US: Money Laundering Plea in Digital Currency Service Case

Опубликовано: 19 Август 2014

A top official at a notorious digital currency service company has pleaded guilty to money laundering and operating an unlicensed money transmitting business at the federal court in the Southern District of New York.

 

According to the US Department of Justice, over the past eight years Liberty Reserve laundered more than $6 billion suspected to have originated in credit card fraud, identity theft, investment fraud, computer hacking, child pornography and narcotics trafficking.

Azzeddine El Amine, 47, who was arrested in May 2013, operated a prominent Liberty Reserve “exchanger” service incorporated in Costa Rica in 2006, alongside company founder Arthur Budovsky.

On Aug. 14 he pleaded guilty to one count of conspiring to commit money laundering, one count of conspiring to operate an unlicensed money transmitting business and one count of operating an unlicensed money transmitting business.

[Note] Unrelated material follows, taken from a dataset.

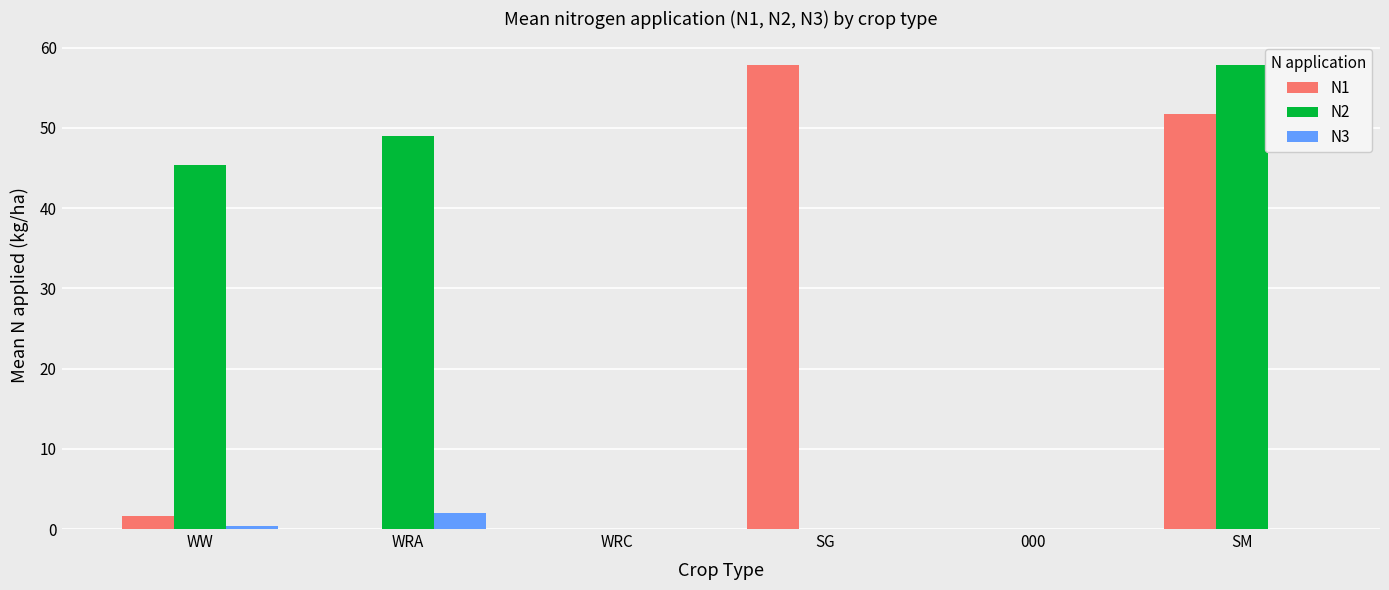

How many data points in N2 are above 45?

3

“Digital currency service” is a comparatively new concept in the financial world stemming from the growth of digital currency, defined as a medium of exchange that is electronically created or stored. The model Liberty Reserve implemented is complex, as explained by the New Yorker magazine:

Liberty Reserve worked like a bank, but only took deposits in its own “Liberty Reserve” currency. To open an account required only an e-mail address and a name, which could be fake. Deposits could not be made directly but had to be funneled through “exchangers” to convert real currency to Liberty Reserves.

The exchangers were usually unlicensed Malaysian, Nigerian or Vietnam moneymen, who bought lots of Liberty Reserves and then exchanged them for cash from depositors, who would then deposit Liberty Reserves in their accounts. To withdraw money, the process would simply be reversed. Both the exchangers and Liberty Reserve gain a small percentage from these transactions.

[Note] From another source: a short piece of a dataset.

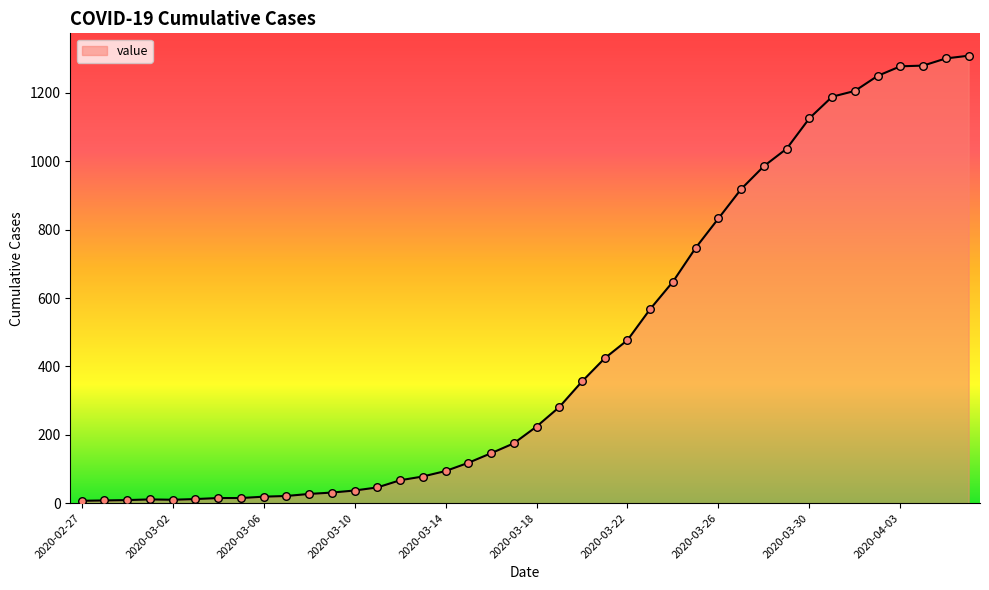

What is the difference between the maximum and minimum values?

1302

The Bloomberg portal says that, as opposed to traditional banks and legitimate payment processors, Liberty Reserve did not verify identities, meaning transactions could not be traced, making Liberty Reserve the bank of choice for the criminal underworld.

In May 2013, the Manhattan office of U.S. Attorney Preet Bharara charged El Amine and six others in relation to the Liberty Reserve case. Bharara said that the company was structured as “a criminal business venture, one designed to help criminals conduct illegal transactions.” The company counted more than one million users conducting approximately 55 million transactions before being shut down in 2013.

U.S. investigators have found that criminal rings used Liberty Reserve to distribute illicit proceeds from Vietnam, Nigeria, Hong Kong, China and the U.S.